Trois jeunes filles entrent, bavardent en allemand. L’une fume, l’autre mange un gros sandwich, la troisième porte un gros récipient de verre. Elles vont vers la table, ignorant les deux Häftlinge qui, instinctivement, s’écartent. Toutes les trois sont habillées de couleurs vives, blondes et bien peignées.


1ère FILLE (qui est rentrée en continuant sa chanson) – Fährst du Sonntag nach Hause? Das Reisen Ist so Beschwerlich.

2ème FILLE (entre deux bouchées) – Ich fahr Weihnachten. In zwei Wochen ist Schon Wieder Weihnachten.

3ème FILLE (posant le récipient sur la table) – Dieses Jahr ist so schnelle vergangen, kaum zu glauben! (Elle sort de sa poche une petite lime et commence à se limer les ongles).


Les trois jeunes filles tournent le dos et continuent à parler, de façon indistincte, de leurs fiancés, de la reprise des cartes, et des fêtes prochaines.
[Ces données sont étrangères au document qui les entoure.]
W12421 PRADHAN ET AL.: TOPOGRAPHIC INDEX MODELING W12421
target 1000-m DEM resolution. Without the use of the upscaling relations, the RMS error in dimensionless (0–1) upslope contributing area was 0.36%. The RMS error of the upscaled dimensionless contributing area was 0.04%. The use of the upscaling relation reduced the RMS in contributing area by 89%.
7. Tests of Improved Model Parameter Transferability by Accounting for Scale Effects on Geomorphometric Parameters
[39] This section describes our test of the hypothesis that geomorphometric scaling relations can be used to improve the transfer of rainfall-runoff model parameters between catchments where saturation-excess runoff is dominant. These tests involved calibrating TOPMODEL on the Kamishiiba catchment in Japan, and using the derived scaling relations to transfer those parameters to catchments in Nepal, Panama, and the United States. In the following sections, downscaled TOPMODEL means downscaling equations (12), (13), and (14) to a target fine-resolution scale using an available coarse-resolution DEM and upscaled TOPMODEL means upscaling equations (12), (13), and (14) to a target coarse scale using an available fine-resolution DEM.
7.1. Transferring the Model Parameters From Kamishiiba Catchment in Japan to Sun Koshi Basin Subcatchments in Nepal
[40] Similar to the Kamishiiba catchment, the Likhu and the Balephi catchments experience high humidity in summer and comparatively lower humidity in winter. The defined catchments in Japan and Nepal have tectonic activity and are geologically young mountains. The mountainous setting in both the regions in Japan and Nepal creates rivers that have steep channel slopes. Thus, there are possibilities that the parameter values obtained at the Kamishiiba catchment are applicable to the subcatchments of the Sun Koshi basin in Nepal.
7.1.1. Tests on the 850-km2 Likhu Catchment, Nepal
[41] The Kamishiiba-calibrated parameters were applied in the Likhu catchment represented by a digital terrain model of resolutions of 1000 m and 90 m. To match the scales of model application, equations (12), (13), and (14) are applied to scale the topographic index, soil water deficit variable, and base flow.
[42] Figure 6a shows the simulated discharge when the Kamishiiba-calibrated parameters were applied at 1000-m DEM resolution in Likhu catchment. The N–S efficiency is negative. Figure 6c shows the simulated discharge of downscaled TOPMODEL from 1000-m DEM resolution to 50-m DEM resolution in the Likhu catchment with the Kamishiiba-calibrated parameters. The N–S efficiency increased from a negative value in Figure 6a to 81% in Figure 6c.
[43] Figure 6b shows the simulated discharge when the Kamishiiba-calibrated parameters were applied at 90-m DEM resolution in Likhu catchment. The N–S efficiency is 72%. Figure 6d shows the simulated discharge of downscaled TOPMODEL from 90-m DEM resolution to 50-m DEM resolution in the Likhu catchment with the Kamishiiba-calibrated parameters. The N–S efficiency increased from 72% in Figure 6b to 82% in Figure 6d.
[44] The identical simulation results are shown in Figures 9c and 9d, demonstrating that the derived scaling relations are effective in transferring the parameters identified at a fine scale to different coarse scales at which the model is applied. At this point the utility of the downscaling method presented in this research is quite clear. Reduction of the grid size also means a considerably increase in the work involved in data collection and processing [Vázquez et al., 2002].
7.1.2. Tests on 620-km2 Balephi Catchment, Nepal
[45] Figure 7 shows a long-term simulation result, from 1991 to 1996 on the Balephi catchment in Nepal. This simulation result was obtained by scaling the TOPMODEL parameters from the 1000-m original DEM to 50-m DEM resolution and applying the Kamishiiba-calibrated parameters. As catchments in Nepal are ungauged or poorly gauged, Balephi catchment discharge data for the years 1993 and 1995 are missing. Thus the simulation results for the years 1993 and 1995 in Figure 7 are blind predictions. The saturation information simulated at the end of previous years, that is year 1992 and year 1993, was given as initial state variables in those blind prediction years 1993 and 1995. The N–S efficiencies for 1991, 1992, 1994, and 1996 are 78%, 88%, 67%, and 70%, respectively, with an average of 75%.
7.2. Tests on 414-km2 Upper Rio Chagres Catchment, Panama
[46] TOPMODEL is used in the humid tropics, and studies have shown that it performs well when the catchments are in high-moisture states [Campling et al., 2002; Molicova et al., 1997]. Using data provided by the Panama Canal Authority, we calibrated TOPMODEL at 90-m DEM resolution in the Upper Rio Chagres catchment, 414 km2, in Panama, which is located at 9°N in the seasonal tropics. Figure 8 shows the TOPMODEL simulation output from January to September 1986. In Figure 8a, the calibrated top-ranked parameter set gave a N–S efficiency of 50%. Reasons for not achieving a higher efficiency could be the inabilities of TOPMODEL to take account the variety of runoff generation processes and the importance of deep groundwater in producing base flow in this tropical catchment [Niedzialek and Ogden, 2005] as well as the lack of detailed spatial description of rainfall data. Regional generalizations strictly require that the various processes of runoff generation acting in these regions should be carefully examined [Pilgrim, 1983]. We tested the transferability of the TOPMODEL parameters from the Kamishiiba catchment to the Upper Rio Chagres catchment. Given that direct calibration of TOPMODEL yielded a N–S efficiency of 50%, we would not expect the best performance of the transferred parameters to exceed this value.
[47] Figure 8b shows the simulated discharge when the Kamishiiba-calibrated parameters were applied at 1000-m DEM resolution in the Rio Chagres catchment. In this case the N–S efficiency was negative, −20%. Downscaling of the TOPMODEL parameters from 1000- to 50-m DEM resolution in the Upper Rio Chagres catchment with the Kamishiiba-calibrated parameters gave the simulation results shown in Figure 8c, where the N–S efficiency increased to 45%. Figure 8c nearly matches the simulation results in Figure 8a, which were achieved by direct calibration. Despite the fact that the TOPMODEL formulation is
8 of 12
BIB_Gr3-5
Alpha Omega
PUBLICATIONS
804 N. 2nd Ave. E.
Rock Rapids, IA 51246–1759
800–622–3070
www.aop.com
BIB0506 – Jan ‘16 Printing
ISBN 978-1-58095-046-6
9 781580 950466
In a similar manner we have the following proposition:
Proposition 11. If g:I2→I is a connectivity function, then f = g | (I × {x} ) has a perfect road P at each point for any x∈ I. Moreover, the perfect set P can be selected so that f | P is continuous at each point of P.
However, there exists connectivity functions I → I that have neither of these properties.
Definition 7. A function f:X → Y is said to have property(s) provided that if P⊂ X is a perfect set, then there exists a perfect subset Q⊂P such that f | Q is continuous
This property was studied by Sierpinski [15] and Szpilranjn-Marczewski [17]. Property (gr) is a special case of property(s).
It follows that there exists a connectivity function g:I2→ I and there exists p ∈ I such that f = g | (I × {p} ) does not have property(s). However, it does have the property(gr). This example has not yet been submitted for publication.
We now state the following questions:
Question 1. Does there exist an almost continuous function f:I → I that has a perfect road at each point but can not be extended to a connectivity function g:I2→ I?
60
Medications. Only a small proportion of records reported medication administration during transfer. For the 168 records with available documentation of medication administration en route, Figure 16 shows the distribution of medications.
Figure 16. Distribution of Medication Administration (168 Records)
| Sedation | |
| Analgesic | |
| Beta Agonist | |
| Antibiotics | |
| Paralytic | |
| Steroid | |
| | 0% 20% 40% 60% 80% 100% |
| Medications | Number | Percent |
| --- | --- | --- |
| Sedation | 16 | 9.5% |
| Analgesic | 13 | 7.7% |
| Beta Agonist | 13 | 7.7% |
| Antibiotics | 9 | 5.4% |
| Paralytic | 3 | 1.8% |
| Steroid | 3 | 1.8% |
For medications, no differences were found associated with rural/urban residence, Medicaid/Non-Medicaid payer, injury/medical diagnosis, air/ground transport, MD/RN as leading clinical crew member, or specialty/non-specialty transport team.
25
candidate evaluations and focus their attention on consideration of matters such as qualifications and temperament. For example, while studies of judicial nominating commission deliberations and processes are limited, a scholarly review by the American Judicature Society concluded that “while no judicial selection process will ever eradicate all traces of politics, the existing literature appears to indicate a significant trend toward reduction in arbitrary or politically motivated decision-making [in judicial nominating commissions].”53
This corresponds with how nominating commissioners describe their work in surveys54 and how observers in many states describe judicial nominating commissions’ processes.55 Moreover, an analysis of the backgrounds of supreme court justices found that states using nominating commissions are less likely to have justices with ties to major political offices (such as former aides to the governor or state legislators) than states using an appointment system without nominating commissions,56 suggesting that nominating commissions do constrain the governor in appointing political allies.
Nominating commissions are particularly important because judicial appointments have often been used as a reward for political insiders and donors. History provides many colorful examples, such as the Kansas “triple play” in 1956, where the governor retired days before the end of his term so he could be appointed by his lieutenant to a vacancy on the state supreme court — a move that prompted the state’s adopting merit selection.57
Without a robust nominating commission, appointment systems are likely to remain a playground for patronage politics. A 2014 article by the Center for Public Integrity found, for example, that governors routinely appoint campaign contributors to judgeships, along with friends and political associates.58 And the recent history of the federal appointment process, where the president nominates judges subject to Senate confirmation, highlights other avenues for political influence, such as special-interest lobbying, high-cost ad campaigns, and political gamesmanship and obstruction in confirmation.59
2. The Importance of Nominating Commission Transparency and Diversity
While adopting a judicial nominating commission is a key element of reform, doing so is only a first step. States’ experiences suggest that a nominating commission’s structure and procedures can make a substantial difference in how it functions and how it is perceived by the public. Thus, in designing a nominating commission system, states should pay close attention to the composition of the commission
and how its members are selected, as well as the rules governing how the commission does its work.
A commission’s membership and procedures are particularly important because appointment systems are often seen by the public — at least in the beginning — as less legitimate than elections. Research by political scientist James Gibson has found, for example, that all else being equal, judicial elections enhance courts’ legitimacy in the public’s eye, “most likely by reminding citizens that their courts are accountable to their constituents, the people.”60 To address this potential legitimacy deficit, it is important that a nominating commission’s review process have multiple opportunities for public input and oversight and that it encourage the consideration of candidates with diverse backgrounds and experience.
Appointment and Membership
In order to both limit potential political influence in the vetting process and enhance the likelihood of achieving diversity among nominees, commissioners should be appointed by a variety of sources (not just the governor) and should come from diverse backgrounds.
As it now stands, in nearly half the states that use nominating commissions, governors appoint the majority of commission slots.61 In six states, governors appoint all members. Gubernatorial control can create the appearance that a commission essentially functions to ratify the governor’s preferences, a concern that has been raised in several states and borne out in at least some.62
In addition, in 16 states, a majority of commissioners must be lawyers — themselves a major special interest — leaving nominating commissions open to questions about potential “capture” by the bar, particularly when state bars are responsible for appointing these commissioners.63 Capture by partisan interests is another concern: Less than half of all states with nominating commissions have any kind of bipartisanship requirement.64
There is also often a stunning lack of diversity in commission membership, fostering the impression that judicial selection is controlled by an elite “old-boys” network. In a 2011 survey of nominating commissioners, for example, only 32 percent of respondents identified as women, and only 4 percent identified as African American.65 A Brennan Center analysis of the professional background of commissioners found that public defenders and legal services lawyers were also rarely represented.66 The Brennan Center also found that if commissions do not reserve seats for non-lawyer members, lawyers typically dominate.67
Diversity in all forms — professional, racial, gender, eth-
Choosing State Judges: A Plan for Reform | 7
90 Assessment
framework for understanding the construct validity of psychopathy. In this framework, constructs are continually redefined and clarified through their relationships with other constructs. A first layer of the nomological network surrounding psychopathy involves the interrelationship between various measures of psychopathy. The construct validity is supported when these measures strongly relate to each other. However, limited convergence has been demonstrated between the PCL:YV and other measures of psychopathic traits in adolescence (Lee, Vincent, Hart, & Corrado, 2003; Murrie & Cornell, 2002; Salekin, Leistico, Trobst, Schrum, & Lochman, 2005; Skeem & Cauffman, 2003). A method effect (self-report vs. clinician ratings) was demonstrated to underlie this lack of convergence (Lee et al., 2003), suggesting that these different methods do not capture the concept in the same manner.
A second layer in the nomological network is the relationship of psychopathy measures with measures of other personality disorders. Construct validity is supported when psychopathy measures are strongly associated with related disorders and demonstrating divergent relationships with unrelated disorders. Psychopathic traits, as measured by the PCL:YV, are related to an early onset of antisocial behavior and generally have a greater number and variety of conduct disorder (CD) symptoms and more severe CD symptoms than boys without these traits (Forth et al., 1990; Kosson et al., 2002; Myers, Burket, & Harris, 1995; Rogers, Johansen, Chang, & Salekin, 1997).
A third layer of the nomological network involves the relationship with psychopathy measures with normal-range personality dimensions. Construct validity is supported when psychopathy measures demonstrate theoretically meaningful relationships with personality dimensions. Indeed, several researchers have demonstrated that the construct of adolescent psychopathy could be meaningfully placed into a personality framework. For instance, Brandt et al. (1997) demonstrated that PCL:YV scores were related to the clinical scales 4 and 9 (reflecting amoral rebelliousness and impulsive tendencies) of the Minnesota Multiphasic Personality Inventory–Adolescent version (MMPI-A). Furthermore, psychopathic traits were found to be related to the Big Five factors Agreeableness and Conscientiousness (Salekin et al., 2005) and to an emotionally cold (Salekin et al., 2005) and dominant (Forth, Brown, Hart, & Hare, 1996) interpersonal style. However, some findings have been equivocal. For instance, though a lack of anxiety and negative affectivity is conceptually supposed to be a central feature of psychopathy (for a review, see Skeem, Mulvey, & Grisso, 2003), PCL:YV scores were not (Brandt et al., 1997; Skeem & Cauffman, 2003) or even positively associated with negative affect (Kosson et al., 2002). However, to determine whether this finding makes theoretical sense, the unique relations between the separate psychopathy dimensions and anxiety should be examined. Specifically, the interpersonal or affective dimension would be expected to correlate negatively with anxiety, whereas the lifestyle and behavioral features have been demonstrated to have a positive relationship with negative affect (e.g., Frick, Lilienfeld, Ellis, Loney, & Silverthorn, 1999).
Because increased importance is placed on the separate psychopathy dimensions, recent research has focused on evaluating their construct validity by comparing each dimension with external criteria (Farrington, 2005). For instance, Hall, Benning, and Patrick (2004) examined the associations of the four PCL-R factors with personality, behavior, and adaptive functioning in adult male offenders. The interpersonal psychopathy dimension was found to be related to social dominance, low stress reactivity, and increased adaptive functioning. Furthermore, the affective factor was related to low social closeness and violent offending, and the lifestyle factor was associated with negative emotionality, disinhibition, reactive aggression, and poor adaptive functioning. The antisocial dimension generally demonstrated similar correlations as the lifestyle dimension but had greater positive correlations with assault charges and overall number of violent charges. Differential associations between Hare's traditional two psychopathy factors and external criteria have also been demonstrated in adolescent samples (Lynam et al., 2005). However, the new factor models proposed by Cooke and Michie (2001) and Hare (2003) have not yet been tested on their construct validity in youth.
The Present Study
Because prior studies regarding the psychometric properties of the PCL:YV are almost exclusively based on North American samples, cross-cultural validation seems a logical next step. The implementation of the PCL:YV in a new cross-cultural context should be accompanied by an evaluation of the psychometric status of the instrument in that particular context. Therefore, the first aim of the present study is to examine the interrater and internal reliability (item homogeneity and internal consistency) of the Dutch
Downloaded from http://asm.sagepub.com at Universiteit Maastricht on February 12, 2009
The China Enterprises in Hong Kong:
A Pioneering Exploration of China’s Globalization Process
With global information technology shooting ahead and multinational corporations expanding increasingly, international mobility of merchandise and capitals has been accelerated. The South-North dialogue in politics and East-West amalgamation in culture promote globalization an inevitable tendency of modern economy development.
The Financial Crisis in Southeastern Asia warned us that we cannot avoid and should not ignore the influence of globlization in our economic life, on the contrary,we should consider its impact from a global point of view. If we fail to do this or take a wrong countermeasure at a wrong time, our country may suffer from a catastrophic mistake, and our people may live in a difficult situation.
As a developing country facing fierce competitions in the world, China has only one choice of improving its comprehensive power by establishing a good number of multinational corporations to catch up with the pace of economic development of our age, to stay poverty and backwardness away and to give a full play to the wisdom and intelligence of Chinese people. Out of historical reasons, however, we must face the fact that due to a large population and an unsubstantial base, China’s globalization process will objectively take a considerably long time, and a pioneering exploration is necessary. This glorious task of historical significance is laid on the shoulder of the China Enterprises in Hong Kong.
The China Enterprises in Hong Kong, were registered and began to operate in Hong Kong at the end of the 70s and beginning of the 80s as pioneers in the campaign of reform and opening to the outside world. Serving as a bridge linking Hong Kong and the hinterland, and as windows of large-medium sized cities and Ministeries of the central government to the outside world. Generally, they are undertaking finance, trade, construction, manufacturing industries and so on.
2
GOLDNER – C’est vrai, d’ici peu, ce sera Noël. Elles rentreront chez elles, et le voyage est un peu difficile.

ALDO – Je ne m’attendais pas à trouver des femmes ici. Je ne suis pas préparé. Des vêtements pareils... (Touchant ses vêtements avec dégoût) Avec cette puanteur du Lager sur nous.

GOLDNER – Ce ne sont pas les premières que tu vois. Il y a les Ukrainiennes, au chantier ; et les Polonaises du magasin.

ALDO – Non, elles sont différentes. Fagotées comme nous, au milieu de la boue : je ne les sens pas près de moi comme des femmes.

STAWINOGA (s’approchant) – So, Monsieur, nehmen Sie die Muster ab... prenez échantillon dispersion Buna, faites analyses.

ALDO (regarde autour de lui, perplexe, puis comprend que Stawinoga fait allusion au récipient que la 3ème jeune fille a apporté. Il s’approche d’elle, très embarrassé) – darf ich die Muster Nehmen ?

3ème FILLE (le regardant, ennuyée, ne répond pas, et se tourne vers Stawinoga) – Mit den Stinkjuden möchte ich lieber gar nicht mitmachen! (Elle lui tourne le dos).

STAWINOGA (à Aldo, sérieux et froid, mais avec embarras) – S’il vous plaît, Monsieur, toujours à moi posez les questions, jamais parlez avec les demoiselles. (Il prend le récipient et le donne à Aldo, puis revient à son bureau, prend une feuille et s’en va derrière les trois jeunes filles qui sortent en parlant d’un air indifférent).

GOLDNER – Tu as entendu comment elle nous a parlés ?

ALDO – Oui, Stinkjuden : juifs puants

GOLDNER (sarcastique) – On ne peut pas leur donner tort, elles ne pensent pas, ils ne pensent pas que ce sont eux qui nous ont réduits à cet état.

ALDO – Ils se comportent comme si Moscou allait tomber, et au contraire, les Russes sont à quarante kilomètres d’ici. Qu’est-ce qu’ils pourraient faire d’autre ? Ce sont des Allemands.

GOLDNER – Ils nous ont toujours haïs, mais maintenant, il y a quelque chose de nouveau. Ils nous craignent : tu as vu comment ils nous regardent? Ils ont peur de nous. Il a fallu les canons des Russes... (Indiquant l’extérieur, d’où l’on continue à entendre le bruit du camion)... Pour les retirer de leur rêve de domination. Maintenant, ils voient leur ruine, et ils ne comprennent pas. Nous ne sommes plus seulement leurs victimes, nous sommes leurs ennemis. En chacun de nous, ils voient la joie de la vengeance et le mépris de la revanche.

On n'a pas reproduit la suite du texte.